On terça-feira, 26 de julho de 2016 18:34:36 PDT Tony V E wrote:
> So value<const T> should not exist. It should be collapsed to value<T>.
> const value<T> is fine.
>
> But for value<T> I assume the T lives within value<T>.
>
> Alternatively, value<const T> should work the same as const value<T>.
I still don't understand the point of value<T>. If T stores a value, why do we
need value<T>? It stands to reason that value<T> does something extra, on top
of what T can do. That something extra is quite important and may affect what
a value<const T> might be.
Should I understand it like optional<T>, which can store a T, but it can also
be disengaged and store nothing? optional<const int> makes no sense.
Or maybe like atomic<T>. Here we have that atomic<const T> is the same as
const atomic<T>.
If you want to assume that T lives within lifetime of value<T>, you perhaps have to also assume T stores a value, as I don't find another obvious way to guarantee the lifetime of T.

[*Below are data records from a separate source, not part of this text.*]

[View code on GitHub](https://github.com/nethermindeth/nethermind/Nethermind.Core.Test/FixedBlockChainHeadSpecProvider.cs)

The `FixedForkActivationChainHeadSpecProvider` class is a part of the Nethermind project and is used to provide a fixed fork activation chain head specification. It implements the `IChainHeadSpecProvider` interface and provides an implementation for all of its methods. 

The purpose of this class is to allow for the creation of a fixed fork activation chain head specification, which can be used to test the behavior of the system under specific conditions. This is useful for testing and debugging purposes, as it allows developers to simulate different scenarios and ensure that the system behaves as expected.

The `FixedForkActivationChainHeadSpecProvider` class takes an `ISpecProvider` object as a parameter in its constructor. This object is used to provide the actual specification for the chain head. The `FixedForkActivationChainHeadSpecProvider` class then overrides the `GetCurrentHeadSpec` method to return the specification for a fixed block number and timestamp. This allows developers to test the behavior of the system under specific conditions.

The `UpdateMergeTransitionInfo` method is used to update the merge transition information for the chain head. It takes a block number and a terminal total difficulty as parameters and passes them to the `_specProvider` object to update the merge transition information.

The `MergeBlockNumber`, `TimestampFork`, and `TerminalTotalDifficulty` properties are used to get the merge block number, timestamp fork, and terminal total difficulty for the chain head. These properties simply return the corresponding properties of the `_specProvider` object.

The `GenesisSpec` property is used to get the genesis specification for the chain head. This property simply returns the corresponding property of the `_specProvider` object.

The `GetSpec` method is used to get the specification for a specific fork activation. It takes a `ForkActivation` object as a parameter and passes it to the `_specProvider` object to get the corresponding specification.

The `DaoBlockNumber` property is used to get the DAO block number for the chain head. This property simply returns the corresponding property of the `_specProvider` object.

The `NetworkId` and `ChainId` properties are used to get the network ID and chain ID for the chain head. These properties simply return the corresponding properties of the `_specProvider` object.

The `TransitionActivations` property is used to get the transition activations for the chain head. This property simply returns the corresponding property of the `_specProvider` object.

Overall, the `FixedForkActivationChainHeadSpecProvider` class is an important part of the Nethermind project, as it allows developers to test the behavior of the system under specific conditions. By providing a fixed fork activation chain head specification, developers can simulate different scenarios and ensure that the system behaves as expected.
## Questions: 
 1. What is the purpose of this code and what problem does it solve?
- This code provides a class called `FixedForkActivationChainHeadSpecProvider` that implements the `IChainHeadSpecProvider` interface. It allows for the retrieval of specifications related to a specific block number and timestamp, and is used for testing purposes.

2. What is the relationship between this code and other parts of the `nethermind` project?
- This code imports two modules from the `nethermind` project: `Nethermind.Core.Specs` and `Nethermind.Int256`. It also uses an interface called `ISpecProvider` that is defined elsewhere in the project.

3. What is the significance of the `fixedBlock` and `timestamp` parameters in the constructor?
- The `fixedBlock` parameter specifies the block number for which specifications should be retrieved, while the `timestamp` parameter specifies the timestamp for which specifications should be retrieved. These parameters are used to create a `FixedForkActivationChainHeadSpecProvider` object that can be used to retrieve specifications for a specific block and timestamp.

I still don't understand the point of value<T>. If T stores a value, why do we
need value<T>?
Basically what it does with cv qualification is it encapsulates the cv-unqualified version, with the associated functions of a Regular type defined in terms of the cv-unqualified version, but with user-level accessors of the underlying object that only ever give back references to the object with the originally-specified qualifiers attached.